Isn’t there a bit of subjectivity in GAAR clarifications as these say they will not override bilateral tax treaties if limitation of benefit (LoB) clause sufficiently addresses anti-avoidance issue?

 

There are two clauses. First one is that “is it an impermissible avoidance arrangement”. That is a question you have to ask. Second is the principal purpose test. Is the principal purpose a genuine investment or only avoiding tax?  Normally, LoB should take care of that. 

 

The Budget has cut corporation tax on micro, small and medium enterprises by five percentage points. But, bigger companies are not given that relief. According to a road map announced by the finance ministry, only one Budget is left to announce a similar cut for bigger corporates. Will that be announced?

 

We won’t be able to give any specific promise. But, yes it will be done gradually. The finance minister had also said we plan to phase out all exemptions and gradually reduce corporation tax. We decided to phase out some exemptions from April 1, 2017. We have also grandfathered them. So, benefits from phase out of exemptions are not going to come to the government immediately. So, the question is do we reduce corporation tax by increasing personal income tax, or indirect taxes or do we wait to see when we can afford to do that. 

 

But, what about investments that may not come due to higher corporation tax rate vis-a-vis our competitors?

 

Last year, the finance minister had said any new companies coming in manufacturing and availing no exemptions, will be taxed at 25 per cent from the first year itself. So, new investments are not going to be affected. One per cent reduction in corporation tax rate for all companies will be a Rs 19,000- crore hit for the exchequer.

 

Growth in corporation tax next year is only marginally higher than that in the current year.
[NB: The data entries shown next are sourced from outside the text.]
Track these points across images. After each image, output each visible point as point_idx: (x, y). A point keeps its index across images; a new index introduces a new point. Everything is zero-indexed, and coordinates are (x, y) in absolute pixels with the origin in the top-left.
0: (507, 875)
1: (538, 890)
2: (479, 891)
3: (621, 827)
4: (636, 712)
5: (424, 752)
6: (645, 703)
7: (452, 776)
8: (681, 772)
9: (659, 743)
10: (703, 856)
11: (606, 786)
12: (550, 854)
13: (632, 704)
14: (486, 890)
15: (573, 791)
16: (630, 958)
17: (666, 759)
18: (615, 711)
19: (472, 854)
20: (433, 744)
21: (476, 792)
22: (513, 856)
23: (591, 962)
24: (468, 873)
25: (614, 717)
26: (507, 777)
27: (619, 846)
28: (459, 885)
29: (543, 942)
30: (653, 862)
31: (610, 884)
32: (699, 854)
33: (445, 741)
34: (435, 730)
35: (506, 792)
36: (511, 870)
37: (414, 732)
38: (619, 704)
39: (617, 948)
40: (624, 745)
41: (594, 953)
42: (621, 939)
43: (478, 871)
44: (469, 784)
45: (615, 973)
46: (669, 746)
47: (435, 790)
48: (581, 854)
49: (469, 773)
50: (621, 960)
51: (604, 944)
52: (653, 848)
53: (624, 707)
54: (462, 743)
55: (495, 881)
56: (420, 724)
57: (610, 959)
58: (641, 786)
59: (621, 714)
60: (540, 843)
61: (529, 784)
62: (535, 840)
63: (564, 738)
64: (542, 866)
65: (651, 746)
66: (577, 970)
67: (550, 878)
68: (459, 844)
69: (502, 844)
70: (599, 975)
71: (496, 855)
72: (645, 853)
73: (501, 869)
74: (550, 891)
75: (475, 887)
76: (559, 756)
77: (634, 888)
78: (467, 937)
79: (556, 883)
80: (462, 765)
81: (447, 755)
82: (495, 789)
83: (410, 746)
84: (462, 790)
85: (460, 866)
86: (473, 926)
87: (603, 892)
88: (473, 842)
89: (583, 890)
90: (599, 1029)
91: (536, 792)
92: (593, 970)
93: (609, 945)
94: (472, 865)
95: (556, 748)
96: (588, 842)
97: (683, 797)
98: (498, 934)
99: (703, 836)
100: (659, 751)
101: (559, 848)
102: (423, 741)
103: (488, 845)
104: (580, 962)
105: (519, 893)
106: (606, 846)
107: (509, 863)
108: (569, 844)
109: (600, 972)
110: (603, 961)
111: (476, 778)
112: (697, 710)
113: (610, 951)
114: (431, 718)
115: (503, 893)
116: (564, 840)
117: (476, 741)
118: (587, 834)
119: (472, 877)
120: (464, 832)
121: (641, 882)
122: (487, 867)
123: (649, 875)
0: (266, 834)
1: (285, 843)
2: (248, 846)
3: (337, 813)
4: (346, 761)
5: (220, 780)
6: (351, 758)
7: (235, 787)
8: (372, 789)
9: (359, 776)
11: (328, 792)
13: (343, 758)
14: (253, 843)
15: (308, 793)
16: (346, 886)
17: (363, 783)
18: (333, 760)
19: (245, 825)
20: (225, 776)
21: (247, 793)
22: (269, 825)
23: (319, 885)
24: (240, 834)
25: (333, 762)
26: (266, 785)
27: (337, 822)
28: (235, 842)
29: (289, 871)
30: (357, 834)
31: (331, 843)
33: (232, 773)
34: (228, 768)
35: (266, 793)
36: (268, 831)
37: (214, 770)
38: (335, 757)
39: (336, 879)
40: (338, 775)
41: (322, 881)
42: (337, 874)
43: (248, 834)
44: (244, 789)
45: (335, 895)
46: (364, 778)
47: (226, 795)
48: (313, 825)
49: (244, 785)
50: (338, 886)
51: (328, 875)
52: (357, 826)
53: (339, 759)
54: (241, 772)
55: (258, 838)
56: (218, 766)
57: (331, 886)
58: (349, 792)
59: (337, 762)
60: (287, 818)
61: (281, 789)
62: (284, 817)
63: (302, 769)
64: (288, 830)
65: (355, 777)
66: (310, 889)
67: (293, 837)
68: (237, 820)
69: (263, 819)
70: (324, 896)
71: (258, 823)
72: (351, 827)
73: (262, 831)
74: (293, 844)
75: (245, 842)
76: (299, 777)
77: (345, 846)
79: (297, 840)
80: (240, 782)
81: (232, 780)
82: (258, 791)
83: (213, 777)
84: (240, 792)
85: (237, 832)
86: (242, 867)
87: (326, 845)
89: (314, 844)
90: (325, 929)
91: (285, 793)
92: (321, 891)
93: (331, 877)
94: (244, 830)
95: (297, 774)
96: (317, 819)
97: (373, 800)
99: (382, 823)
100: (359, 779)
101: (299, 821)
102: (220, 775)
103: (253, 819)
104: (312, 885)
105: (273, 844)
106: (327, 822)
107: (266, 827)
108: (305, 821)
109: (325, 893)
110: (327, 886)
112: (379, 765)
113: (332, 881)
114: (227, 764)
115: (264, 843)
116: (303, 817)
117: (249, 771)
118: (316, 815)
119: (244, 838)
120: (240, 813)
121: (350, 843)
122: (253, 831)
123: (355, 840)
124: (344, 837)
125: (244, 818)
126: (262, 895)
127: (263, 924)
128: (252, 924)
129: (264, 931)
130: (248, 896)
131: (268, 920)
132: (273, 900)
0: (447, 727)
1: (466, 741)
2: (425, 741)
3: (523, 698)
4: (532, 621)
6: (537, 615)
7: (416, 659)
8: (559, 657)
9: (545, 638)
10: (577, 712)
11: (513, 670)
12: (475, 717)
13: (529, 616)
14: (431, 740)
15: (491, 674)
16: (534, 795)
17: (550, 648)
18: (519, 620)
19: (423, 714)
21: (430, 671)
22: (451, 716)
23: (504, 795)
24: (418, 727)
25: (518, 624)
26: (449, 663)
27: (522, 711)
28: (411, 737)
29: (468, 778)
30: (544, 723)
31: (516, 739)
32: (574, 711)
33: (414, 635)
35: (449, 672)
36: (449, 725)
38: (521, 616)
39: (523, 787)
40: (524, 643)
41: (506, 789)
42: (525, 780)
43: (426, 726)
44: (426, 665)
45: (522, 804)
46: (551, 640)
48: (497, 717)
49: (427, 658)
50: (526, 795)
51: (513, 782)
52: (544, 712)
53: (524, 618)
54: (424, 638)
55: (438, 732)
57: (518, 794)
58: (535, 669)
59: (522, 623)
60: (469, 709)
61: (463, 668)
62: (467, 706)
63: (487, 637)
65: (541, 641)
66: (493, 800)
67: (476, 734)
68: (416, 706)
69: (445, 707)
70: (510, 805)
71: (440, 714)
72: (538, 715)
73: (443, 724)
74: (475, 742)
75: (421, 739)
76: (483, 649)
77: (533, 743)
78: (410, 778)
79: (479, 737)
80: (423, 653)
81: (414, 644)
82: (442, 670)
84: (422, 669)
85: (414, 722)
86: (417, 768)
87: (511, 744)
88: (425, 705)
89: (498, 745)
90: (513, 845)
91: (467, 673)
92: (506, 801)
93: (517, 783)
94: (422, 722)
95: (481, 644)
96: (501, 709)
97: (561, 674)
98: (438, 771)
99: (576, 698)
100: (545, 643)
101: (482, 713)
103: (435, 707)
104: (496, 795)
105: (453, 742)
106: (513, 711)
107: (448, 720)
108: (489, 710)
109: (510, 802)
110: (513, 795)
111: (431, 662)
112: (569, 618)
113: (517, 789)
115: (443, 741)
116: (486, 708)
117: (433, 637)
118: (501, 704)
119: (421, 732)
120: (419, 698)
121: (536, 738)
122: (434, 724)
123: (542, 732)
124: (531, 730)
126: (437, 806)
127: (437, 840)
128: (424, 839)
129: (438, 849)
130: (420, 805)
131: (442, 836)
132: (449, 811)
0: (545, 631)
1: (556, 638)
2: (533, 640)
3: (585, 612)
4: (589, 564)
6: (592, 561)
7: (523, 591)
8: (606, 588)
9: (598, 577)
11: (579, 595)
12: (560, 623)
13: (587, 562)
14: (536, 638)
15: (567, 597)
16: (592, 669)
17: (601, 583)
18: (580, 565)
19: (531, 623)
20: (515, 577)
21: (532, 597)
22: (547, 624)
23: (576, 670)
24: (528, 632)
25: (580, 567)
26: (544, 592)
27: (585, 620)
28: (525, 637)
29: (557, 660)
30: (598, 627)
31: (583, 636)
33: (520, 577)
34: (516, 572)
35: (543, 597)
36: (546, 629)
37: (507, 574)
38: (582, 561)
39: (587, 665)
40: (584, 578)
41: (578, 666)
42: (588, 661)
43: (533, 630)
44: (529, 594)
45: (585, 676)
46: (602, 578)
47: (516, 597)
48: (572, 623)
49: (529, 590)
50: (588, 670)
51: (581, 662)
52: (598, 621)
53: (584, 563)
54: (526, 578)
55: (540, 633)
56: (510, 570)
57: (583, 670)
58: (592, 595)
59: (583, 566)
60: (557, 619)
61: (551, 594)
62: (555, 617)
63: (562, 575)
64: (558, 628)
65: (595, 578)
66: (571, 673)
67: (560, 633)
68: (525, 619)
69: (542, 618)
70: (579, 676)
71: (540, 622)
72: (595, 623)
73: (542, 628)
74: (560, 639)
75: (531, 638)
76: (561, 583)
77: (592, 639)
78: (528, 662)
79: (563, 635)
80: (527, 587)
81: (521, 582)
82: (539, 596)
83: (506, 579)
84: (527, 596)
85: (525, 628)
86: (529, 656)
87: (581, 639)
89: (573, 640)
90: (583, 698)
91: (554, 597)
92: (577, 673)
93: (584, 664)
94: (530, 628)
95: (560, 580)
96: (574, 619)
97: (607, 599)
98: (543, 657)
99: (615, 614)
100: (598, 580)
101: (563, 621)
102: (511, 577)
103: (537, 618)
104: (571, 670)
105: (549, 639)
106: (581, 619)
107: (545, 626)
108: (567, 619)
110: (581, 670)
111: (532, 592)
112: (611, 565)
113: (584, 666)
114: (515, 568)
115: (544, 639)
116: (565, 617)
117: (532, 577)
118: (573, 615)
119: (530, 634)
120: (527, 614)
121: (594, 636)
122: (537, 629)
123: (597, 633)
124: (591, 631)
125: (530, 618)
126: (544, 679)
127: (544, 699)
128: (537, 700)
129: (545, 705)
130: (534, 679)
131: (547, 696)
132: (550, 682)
Does it mean that corporates will continue to be sluggish in the coming year as well?

 

Main players in corporation tax are financial sector companies. You know banks are not doing well. We don’t expect that they will suddenly pick up in the next year. So our estimates of corporation income tax are modest.

 

Finance Minister Arun Jaitley rolled out statistics to show we are a tax non-compliant society. However, the Budget did not address the issue of increasing tax base. Why is it so? 

 

Demonetisation was itself a big enough announcement to make people alert about it. It is one-time accounting of cash that people are holding. The statistics cited by the FM more than justified the need for demonetisation. People have found ways to get around, but we will reach out to them with the help of data. Some people want to remain outside the tax net and use cash as a medium and they will continue to do so unless you discourage use of cash for many transactions. With restrictions on cash transactions, all high-value spending through cash is not possible now. More than anything else, these are signals that the government has been giving consistently that we are not going to allow any tax evasion. Now people have understood and are declaring more income now, as shown by our advance tax collections.

 

How will you enforce prohibition on Rs 3 lakh-plus cash transactions?

 

Any transaction of cash will always involve two parties. Either of them can file a complaint with the income-tax department. A penalty on such transactions is equal to value of transactions. However, there is no jail term.

 

The FM in his Budget speech said there were 10.9 million accounts with Rs 2-80 lakh and 148,000 accounts with over Rs 80 lakh after demonetisation. How are you planning to nab the black money holders here?

 

They have tried to put money in fragmented accounts, but we put together and put them in single accounts. These are all big cases in the first phase. In the second phase, the investigation department will grill down to any level if there is an attempt to evade tax by putting deposits in multiple accounts.

 

Is it true that you are asking businesses to not pay salaries over Rs 10,000 in cash?

 

If you want to get any deduction on expenses, including salary, allowable under income tax, then you have to pay by cheque any amount over Rs 10,000. Earlier, it was Rs 20,000, we have made it Rs 10,000. You can make sundry expenses up to Rs 10,000.